Consider the multiple linear regression model which uses all the covariates—the index and pinky finger lengths, shoe size, and shoe size gender—to predict the height of a person.

1.a

Give the critical value for the overall F test at significance level α=0.05. This the value such that when it is exceeded by the value of the test statistic Ftest we reject H0 at α=0.05.

1.b

Fit the model and give the value of the test statistic for the overall F test of significance as well as the p-value associated with it. Give an interpretation of these values.

1.c

Report the variance inflation factor for each of the four covariates.

2.

Fit a model with all covariates except the shoe size gender covariate.

2.a

Use the full-reduced model F test to test whether the shoe size gender covariate has a nonzero regression coefficient in the full model. Give the value of the test statistic as well as the p value.
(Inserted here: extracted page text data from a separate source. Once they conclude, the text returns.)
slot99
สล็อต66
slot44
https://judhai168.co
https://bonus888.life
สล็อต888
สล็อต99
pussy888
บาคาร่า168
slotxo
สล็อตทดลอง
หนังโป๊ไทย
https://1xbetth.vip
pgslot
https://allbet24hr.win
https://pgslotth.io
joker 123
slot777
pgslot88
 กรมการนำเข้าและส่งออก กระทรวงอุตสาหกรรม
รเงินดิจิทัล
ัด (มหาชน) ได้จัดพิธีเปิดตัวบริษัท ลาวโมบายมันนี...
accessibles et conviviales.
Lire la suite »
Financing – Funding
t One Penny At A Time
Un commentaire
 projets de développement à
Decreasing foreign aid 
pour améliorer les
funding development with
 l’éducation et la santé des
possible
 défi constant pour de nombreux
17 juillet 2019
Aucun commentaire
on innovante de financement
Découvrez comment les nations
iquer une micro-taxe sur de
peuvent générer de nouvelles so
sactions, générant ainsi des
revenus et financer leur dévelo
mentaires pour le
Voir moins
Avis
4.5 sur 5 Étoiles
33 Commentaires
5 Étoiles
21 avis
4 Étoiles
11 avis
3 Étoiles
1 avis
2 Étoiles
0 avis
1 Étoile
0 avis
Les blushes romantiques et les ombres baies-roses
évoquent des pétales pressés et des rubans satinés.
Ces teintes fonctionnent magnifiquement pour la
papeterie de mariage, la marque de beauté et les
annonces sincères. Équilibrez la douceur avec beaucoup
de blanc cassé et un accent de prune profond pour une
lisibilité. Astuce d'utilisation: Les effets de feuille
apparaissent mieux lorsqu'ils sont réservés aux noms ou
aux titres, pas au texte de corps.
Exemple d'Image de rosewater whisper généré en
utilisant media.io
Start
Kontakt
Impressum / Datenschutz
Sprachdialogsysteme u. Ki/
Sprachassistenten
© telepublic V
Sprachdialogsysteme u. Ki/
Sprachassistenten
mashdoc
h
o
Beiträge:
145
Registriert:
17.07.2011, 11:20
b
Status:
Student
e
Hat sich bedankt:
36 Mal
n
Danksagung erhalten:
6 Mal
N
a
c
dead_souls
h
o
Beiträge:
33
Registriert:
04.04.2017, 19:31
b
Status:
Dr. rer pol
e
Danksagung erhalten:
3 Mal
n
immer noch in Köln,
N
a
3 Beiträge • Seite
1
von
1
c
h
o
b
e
Interpret the result of your test.

2.b

Obtain the value of the test statistic Ttest and the p value associated with it for testing H0: βj=0 versus H1: βj0 where j is the index of the shoe size gender covariate.

2.c

Explain the relationship between the value of the test statistic Ftest of the full-reduced model F test when one considers the removal of a single covariate with the test statistic Ttest for testing whether a single covariate is significantly related to the response.

3.

Fit a model using only the two shoe size covariates.

3.a

Use the full-reduced model F test to test whether either of the finger length variables has a nonzero regression coefficient in the full model. Give the value of the test statistic as well as the p value. Interpret the result of your test.

3.b

Compute the variance inflation factors of the two variables in this model. Comment on how these compare to their counterparts in the model with all four covariates.

3.c

Comment on anything else interesting about these two variance inflation factors!

4.

Fit a model using only the index and pinky finger lengths.

4.a

Give the value of the test statistic and the p value for the full-reduced model F test for testing whether either of the two shoe size covariates has a nonzero regression coefficient in the full model. Interpret the result.

4.b

Suppose the index and pinky finger measurements were recorded in centimeters instead of millimeters. Describe the effect this would have on the value of the test statistic Ftest in the previous part as well as on the p value.

5.

5.a

Use Mallow’s Cp statistic to select the best model among all possible submodels involving the four predictors.

5.b

Give the model chosen by backward selection based on the AIC criterion.

5.c

Give the model chosen by forward selection based on the AIC criterion.

6.

Considering your “best” model, check whether there are any outlying observations.